WordPress Elementor plugin fixed SVG XSS protection bypass vulnerability.

The WordPress Elementor Page Builder plugin (4+ million installations), was prone to a broken access control vulnerability affecting version 2.9.7 and below that could lead to stored XSS vulnerability via SVG image upload.

Authenticated SVG Uploads Activation

Elementor has an option to allow SVG uploads. It can be enabled from the “Settings > Advanced” tab:

The ajax_enable_svg_uploads function used to activate the option lacks capability check and because it is called by the handle_ajax_request function which uses a shared security nonce, it is accessible to all logged-in users:

public function ajax_enable_svg_uploads() {
   update_option( 'elementor_allow_svg', 1 );
}

Any authenticated user can activate SVG uploads via the WordPress AJAX API.

SVG Sanitizer Bypass & Authenticated Stored XSS

In WordPress, a user must have the upload_files capability in order to upload a file to the media library. Authors have such capability: they can upload files and edit their own posts but they aren’t allowed to insert potentially dangerous elements such as JavaScript code and various HTML tags into their posts. However, after enabling SVG uploads, an author could bypass those restrictions.

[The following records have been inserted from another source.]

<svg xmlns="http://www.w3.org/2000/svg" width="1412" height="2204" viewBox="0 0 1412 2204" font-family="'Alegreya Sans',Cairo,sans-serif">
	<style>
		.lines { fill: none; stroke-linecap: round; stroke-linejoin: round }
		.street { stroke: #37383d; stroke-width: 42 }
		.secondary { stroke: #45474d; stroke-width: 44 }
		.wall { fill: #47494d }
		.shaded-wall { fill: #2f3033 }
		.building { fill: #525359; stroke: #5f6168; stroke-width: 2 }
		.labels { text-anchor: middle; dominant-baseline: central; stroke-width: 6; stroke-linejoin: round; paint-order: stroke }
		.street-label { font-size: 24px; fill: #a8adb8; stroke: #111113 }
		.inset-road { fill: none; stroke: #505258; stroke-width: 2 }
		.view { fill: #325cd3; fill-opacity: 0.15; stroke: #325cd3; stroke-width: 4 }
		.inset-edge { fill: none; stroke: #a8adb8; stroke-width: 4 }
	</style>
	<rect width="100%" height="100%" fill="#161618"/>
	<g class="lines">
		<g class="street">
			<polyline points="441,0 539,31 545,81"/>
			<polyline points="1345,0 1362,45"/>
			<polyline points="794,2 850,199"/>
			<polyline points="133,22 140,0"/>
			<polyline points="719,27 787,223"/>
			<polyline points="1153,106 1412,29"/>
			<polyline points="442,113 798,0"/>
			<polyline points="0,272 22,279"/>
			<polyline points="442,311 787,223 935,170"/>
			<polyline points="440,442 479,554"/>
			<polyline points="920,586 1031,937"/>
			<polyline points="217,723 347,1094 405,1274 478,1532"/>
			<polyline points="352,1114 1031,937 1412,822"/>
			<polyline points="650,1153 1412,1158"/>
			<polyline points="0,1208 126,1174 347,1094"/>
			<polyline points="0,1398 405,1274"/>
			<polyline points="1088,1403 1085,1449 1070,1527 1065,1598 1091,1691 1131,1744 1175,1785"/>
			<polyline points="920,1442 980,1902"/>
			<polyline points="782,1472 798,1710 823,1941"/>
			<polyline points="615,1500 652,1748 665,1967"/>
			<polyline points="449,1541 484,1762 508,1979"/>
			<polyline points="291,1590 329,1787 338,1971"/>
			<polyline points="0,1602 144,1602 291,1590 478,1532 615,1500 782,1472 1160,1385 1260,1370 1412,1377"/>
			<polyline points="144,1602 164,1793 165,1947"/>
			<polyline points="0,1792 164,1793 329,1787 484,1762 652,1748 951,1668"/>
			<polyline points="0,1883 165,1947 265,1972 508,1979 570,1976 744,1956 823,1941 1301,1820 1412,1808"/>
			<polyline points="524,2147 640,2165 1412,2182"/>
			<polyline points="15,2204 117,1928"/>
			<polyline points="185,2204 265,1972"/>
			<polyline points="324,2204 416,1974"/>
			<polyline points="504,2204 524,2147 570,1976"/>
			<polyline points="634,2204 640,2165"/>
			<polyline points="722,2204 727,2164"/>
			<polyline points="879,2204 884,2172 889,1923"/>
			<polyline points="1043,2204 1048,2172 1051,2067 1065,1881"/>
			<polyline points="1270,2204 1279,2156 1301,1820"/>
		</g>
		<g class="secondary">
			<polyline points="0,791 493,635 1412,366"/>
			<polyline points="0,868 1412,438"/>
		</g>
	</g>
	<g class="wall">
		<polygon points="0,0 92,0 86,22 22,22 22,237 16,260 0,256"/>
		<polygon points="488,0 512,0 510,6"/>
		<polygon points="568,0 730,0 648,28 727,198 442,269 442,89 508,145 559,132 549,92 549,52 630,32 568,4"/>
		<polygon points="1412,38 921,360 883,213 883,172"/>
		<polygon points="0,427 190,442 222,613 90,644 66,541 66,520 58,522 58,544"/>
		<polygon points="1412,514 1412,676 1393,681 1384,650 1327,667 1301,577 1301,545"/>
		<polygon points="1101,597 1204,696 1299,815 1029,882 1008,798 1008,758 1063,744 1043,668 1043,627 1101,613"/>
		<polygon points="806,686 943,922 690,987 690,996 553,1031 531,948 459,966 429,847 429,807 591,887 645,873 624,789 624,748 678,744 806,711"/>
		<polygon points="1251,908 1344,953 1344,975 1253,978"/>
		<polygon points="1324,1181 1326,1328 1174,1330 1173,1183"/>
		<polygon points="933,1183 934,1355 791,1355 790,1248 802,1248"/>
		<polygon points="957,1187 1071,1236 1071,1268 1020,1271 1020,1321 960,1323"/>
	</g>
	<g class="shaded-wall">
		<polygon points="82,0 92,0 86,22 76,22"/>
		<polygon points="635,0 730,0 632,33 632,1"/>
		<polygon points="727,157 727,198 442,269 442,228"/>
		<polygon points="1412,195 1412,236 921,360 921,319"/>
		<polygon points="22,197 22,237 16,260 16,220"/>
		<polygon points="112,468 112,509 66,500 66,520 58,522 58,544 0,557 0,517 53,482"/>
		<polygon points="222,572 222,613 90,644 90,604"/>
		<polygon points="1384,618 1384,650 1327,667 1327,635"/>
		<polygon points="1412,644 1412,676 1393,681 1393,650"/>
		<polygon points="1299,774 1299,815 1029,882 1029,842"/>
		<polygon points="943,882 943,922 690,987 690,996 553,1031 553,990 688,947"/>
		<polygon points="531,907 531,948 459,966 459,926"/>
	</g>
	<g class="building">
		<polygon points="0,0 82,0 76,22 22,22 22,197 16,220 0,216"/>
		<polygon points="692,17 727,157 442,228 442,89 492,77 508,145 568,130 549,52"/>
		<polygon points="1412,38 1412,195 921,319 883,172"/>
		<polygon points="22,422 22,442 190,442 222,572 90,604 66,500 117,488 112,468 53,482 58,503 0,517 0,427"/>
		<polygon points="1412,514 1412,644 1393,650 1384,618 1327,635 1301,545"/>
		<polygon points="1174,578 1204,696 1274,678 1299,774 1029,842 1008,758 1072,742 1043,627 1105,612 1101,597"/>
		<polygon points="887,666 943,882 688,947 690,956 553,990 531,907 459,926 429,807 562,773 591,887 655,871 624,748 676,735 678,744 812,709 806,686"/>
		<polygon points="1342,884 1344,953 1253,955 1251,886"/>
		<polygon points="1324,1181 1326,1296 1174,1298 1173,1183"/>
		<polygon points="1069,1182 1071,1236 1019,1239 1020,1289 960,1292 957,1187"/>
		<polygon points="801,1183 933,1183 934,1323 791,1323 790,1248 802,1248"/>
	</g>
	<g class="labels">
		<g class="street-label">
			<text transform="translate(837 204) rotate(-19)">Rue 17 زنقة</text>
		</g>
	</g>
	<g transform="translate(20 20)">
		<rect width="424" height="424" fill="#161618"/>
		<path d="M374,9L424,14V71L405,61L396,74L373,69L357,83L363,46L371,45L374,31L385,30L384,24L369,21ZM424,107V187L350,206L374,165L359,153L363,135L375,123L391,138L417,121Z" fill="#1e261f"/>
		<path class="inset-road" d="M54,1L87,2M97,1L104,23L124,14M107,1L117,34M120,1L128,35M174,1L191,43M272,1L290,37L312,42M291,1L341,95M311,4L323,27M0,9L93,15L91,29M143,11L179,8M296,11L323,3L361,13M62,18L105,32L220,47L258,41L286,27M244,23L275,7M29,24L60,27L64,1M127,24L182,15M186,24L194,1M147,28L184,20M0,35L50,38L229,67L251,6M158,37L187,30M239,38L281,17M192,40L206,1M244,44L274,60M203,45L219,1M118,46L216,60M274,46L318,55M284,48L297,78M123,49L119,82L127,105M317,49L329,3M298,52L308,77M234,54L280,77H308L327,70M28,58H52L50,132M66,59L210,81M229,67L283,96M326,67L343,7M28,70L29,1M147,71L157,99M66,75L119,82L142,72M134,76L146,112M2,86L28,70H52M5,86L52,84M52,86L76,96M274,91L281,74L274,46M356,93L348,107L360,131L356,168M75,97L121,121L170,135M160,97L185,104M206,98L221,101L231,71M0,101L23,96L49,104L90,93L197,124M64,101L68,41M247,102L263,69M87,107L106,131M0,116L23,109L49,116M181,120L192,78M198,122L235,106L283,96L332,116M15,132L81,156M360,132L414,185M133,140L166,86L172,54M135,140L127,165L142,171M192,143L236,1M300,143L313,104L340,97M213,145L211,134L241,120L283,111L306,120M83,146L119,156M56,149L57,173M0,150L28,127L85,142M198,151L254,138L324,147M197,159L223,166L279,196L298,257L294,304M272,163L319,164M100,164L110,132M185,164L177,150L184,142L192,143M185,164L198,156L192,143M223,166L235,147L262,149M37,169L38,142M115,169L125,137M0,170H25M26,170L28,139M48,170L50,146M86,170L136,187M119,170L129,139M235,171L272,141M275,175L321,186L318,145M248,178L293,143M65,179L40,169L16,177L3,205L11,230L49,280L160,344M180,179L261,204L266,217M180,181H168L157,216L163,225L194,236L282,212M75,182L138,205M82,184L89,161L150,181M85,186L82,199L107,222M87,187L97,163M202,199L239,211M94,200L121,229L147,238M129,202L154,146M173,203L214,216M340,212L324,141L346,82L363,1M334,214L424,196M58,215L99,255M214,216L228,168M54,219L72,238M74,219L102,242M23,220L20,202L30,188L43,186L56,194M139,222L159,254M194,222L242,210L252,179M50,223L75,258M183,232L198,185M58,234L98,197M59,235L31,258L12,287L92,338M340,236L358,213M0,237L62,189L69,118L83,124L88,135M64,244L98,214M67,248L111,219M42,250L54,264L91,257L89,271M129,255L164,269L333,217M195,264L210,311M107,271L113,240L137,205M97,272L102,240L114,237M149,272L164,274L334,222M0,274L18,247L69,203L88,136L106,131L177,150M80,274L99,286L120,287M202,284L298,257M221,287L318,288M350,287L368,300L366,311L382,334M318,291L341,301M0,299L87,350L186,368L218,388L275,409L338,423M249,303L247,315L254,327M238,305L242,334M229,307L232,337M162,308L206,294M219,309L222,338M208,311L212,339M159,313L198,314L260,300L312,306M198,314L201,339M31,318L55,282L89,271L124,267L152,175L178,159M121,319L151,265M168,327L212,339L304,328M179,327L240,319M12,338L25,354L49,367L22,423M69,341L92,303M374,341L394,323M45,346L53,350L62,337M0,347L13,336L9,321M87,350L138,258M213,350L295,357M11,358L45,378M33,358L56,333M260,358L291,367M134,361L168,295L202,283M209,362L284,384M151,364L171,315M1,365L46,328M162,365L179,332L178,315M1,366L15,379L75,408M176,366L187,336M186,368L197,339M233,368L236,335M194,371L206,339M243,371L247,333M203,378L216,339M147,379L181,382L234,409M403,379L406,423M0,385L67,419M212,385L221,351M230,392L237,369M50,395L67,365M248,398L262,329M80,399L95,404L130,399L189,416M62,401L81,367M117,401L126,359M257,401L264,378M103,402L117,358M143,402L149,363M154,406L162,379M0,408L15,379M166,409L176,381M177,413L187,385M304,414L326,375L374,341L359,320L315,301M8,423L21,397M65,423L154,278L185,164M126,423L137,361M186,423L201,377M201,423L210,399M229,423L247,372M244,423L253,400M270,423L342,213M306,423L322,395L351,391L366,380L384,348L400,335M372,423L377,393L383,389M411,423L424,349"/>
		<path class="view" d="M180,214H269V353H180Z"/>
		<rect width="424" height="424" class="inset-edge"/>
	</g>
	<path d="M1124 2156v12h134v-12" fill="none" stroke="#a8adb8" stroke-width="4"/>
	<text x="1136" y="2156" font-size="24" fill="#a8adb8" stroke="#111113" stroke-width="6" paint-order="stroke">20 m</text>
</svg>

In the “elementor/core/files/assets/svg/svg-handler.php” script, the sanitizer method is used to load and sanitize the SVG file:

public function sanitizer( $content ) {
   ...
   ...
   $open_svg = $this->svg_dom->loadXML( $content );
   if ( ! $open_svg ) {
      return false;
   }

   $this->strip_doctype();
   $this->sanitize_elements();

Because an XML document is case-sensitive, the function loads the content of the file with DOMDocument::loadXML which, unlike DOMDocument::loadHTML, doesn’t convert all elements to lowercase. Then, it calls the sanitize_elements function:

const SCRIPT_REGEX = '/(?:\w+script|data):/xi';
..
..
private function sanitize_elements() {
   ...
   ...
   $href = $current_element->getAttribute( 'href' );
   if ( 1 === preg_match( self::SCRIPT_REGEX, $href ) ) {
      $current_element->removeAttribute( 'href' );
   }

The function performs several actions such as searching and removing JS code and data URI schemes from the href attribute. But because the getAttribute and removeAttribute functions perform a case-sensitive search, an author could bypass the verification by changing the attribute’s case to HREF or hReF for instance and, to bypass several additional checks in the plugin, could insert a specially crafted SVG file as a base64-encoded data URL, allowing the injection of JavaScript code into their post:

Because the content of the encoded file won’t be sanitized, it is possible to insert plain JavaScript code or even HTML events such as onmouseover or onmousemove for instance.

Additional Issues

Elementor attempts to remove PHP code and comments from uploaded files with two functions, strip_php_tags and strip_comments:

private function strip_php_tags( $string ) {
   $string = preg_replace( '/<\?(=|php)(.+?)\?>/i', '', $string );
   // Remove XML, ASP, etc.
   $string = preg_replace( '/<\?(.*)\?>/Us', '', $string );
   $string = preg_replace( '/<\%(.*)\%>/Us', '', $string );

   if ( ( false !== strpos( $string, '<?' ) ) || ( false !== strpos( $string, '<%' ) ) ) {
      return '';
   }
   return $string;
}

private function strip_comments( $string ) {
   // Remove comments.
   $string = preg_replace( '/<!--(.*)-->/Us', '', $string );
   $string = preg_replace( '/\/\*(.*)\*\//Us', '', $string );
   if ( ( false !== strpos( $string, '<!--' ) ) || ( false !== strpos( $string, '/*' ) ) ) {
      return '';
   }
   return $string;
}

However, they are called in the wrong order:

$content = $this->strip_php_tags( $content );
$content = $this->strip_comments( $content );

A user could obfuscate PHP code with a fake comment:

</* foo */?php echo "Hello World"; ?>

The strip_php_tags function would miss it but strip_comments would remove the comment and recreate the original PHP code:

<?php echo "Hello World"; ?>

Recommendations

Update immediately if you have version 2.9.7 or below installed.
If you are using our premium web application firewall for WordPress, NinjaFirewall WP+ Edition, you are protected against this type of vulnerabilities affecting SVG files.

Timeline

The vulnerability was reported to the authors on April 14th, 2020 and a new version 2.9.8 was released on April 21st, 2020.